Reinvented Ranger pickups will move Ford into midsize truck market
It’s been just over six years since the last Ford Ranger pickup rolled off the assembly line, and Ford Motor Co. is ready to make the small-size truck for North American markets again.
But this time, it’s a mid-size pickup, and it looks a lot more like the current F-150 than the former Ranger.
Production on the new truck will begin in late 2018 for the 2019 model year. It will be powered by Ford’s 2.3-liter EcoBoost gasoline engine and mated to the company’s 10-speed automatic transmission. The new Ranger will be available in both two-wheel- and four-wheel-drive configurations.
Making the announcement on the eve of the North American International Auto Show in Detroit, Ford truck marketing manager Todd Eckert said the new pickup, while based on the Ranger the company has sold in the global market since 2011, features an all-new exterior design, chassis and powertrain developed specifically for the North American truck market.
“We’re not just bringing the global Ranger here and dropping it into the U.S. market,” Eckert told The Times. “The powertrain and the off-road packages are both unique to the U.S. market.”

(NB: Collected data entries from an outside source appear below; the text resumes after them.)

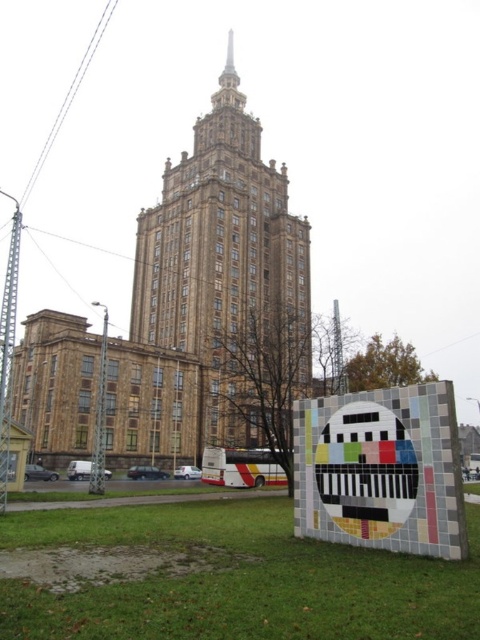
Question: Does brown stone tower at center appear on the left side of multicolored mosaic sign at lower right?

Choices:
 (A) no
 (B) yes

Answer: (B)

Question: Which point is closer to the camera?

Choices:
 (A) brown stone tower at center
 (B) multicolored mosaic sign at lower right

Answer: (B)

Question: Where is brown stone tower at center located in relation to multicolored mosaic sign at lower right in the image?

Choices:
 (A) left
 (B) right

Answer: (A)

Question: Can you confirm if brown stone tower at center is wider than multicolored mosaic sign at lower right?

Choices:
 (A) no
 (B) yes

Answer: (B)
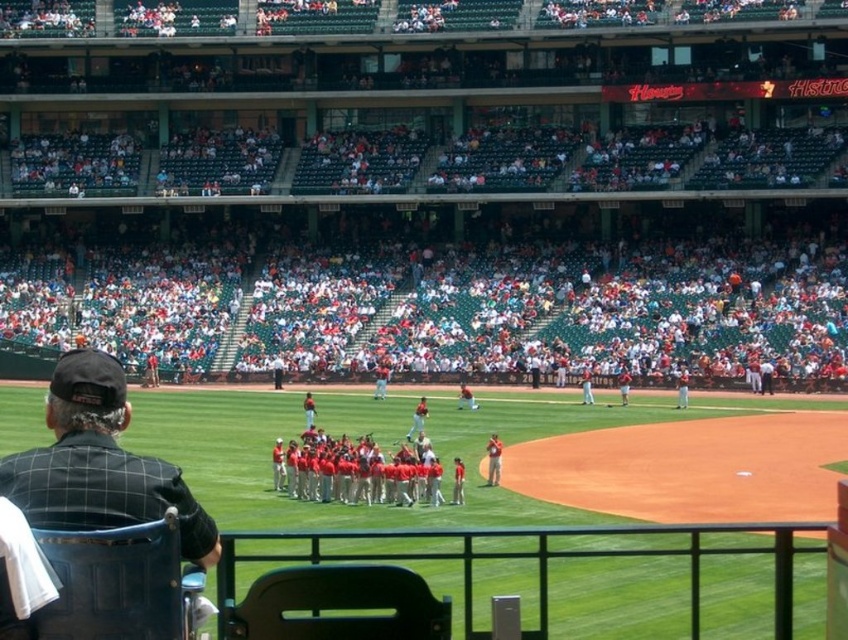
You are standing at the center of the baseball field and want to sit down. Where is the black mesh chair at lower left located relative to your current position?

The black mesh chair at lower left is located at point (99, 464) relative to your position at the center of the baseball field.

Based on the photo, you are a photographer standing at the edge of the baseball field. You want to take a photo that includes both the black mesh chair at lower left and the red uniformed players at center. Considering their sizes, which object should you position closer to the camera to ensure both are clearly visible in the frame?

The black mesh chair at lower left is larger in size compared to the red uniformed players at center. To ensure both are clearly visible, position the black mesh chair at lower left closer to the camera since its larger size will occupy more space in the frame, while the smaller red uniformed players at center can be placed further back but still within view.

You are a photographer standing at the edge of the baseball field. You want to take a photo that includes both the black mesh chair at lower left and the red uniformed players at center. Based on their positions, which object should you adjust your camera angle to focus on first to ensure both are in frame?

The black mesh chair at lower left is positioned on the left side of red uniformed players at center. To include both in the frame, focus on the black mesh chair at lower left first since it is further to the left, then adjust the camera angle to include the red uniformed players at center on the right side.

That means that, unlike Ford’s bigger trucks, the new Ranger will not be offered with a diesel engine — at least not at first — nor with a manual transmission.
The reinvented Ranger will allow Ford, which dominates the full-size truck market but has not had anything to offer in the competitive midsize segment, to sell against Toyota’s Tacoma, Chevy’s Colorado, Nissan’s Frontier and GMC’s Canyon.

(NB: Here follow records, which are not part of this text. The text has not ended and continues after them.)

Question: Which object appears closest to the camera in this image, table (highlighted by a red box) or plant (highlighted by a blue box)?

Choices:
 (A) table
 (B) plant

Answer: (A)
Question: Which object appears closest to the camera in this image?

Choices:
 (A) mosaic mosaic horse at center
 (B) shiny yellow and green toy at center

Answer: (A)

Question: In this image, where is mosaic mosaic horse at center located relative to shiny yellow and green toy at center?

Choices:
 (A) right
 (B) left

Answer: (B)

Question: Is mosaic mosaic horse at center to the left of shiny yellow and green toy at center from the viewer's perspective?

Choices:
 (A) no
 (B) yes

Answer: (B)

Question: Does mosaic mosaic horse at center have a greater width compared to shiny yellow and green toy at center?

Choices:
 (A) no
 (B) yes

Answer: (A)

It’s about time, said Kelley Blue Book senior analyst Karl Brauer.
“The old Ranger was kind of an enigma as the last compact truck on the market, after the Tacoma, the Frontier and the Canyon all got bigger,” Brauer said. “The new one is not little anymore, so it has finally caught up with the midsize trucks.”
Like its larger F-150 sibling, the Ranger will feature a high-strength steel frame paired with frame-mounted steel bumpers. It will feature some aluminum parts, also like the F-150, including the hood and tailgate.

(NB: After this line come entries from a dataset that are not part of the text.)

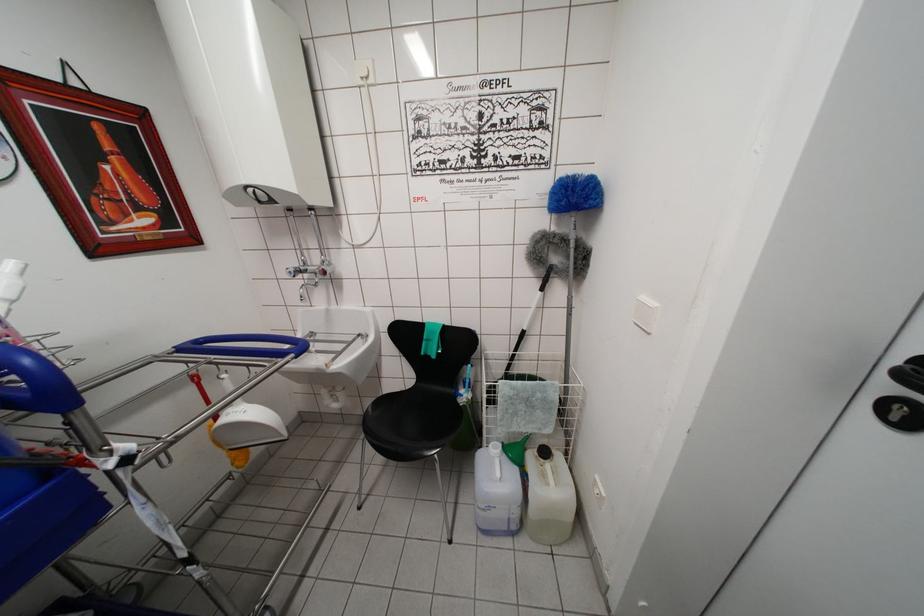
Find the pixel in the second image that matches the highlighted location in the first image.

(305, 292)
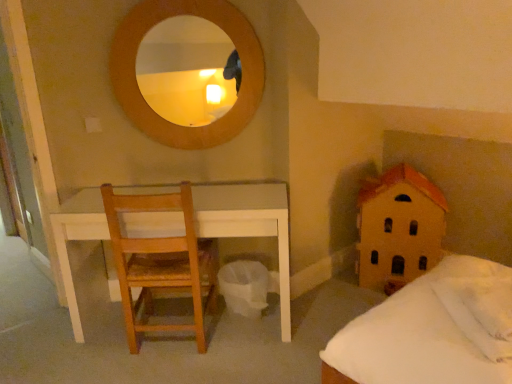
Question: Is white soft pillow at lower right, which ranks as the second pillow in back-to-front order, shorter than light brown wooden chair at left?

Choices:
 (A) no
 (B) yes

Answer: (B)

Question: Could you tell me if white soft pillow at lower right, which is counted as the 1th pillow, starting from the front, is facing light brown wooden chair at left?

Choices:
 (A) yes
 (B) no

Answer: (A)

Question: Considering the relative sizes of white soft pillow at lower right, which is counted as the 1th pillow, starting from the front, and light brown wooden chair at left in the image provided, is white soft pillow at lower right, which is counted as the 1th pillow, starting from the front, wider than light brown wooden chair at left?

Choices:
 (A) no
 (B) yes

Answer: (A)

Question: From the image's perspective, is white soft pillow at lower right, which ranks as the second pillow in back-to-front order, beneath light brown wooden chair at left?

Choices:
 (A) no
 (B) yes

Answer: (B)

Question: From the image's perspective, is white fluffy pillow at lower right, which is the first pillow in back-to-front order, above or below light brown wooden chair at left?

Choices:
 (A) above
 (B) below

Answer: (B)

Question: Is white fluffy pillow at lower right, which ranks as the 2th pillow in front-to-back order, in front of or behind light brown wooden chair at left in the image?

Choices:
 (A) front
 (B) behind

Answer: (A)

Question: Is white fluffy pillow at lower right, which ranks as the 2th pillow in front-to-back order, wider or thinner than light brown wooden chair at left?

Choices:
 (A) thin
 (B) wide

Answer: (A)

Question: From a real-world perspective, is white fluffy pillow at lower right, which ranks as the 2th pillow in front-to-back order, physically located above or below light brown wooden chair at left?

Choices:
 (A) above
 (B) below

Answer: (A)

Question: From the image's perspective, is white soft pillow at lower right, which ranks as the second pillow in back-to-front order, positioned above or below light brown wooden chair at left?

Choices:
 (A) below
 (B) above

Answer: (A)

Question: In terms of height, does white soft pillow at lower right, which is counted as the 1th pillow, starting from the front, look taller or shorter compared to light brown wooden chair at left?

Choices:
 (A) short
 (B) tall

Answer: (A)

Question: From a real-world perspective, relative to light brown wooden chair at left, is white soft pillow at lower right, which is counted as the 1th pillow, starting from the front, vertically above or below?

Choices:
 (A) below
 (B) above

Answer: (B)

Question: Visually, is white soft pillow at lower right, which is counted as the 1th pillow, starting from the front, positioned to the left or to the right of light brown wooden chair at left?

Choices:
 (A) left
 (B) right

Answer: (B)

Question: In terms of width, does light brown wooden chair at left look wider or thinner when compared to white soft pillow at lower right, which ranks as the second pillow in back-to-front order?

Choices:
 (A) thin
 (B) wide

Answer: (B)

Question: Considering the positions of light brown wooden chair at left and white soft pillow at lower right, which is counted as the 1th pillow, starting from the front, in the image, is light brown wooden chair at left taller or shorter than white soft pillow at lower right, which is counted as the 1th pillow, starting from the front,?

Choices:
 (A) short
 (B) tall

Answer: (B)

Eckert said the reinvented Ranger is expected to offer best-in-class torque and payload.
The new Ranger will be built in the Wayne, Mich., factory that currently builds the Focus. Ford is shifting production of that vehicle to plants in China and will use the freed-up factory space to make Rangers starting this year and new Broncos starting in 2019.
Eckert said the truck will come standard with driver assist technology like automatic emergency braking. Safety features including blind spot detection, lane-keep assist and lane-departure warning will be available on higher trim levels.
The truck will be compatible with Apple CarPlay and Android Auto. The FX4 Off-Road Package will include skid plates, off-road shocks and suspension, and heavy-duty tires.
To be sold in supercab and supercrew configurations, the Ranger will be available in three trim lines — the entry level XL, the mid-level XLT and the high-end Lariat. It also will be offered with a Ranger-specific off-road package.
Other key details, such as pricing, payload, fuel economy and towing capacities, have not been revealed. The truck itself will be on display at the Ford exhibit during the Detroit Auto Show, which will be open to the public from Jan. 20-28.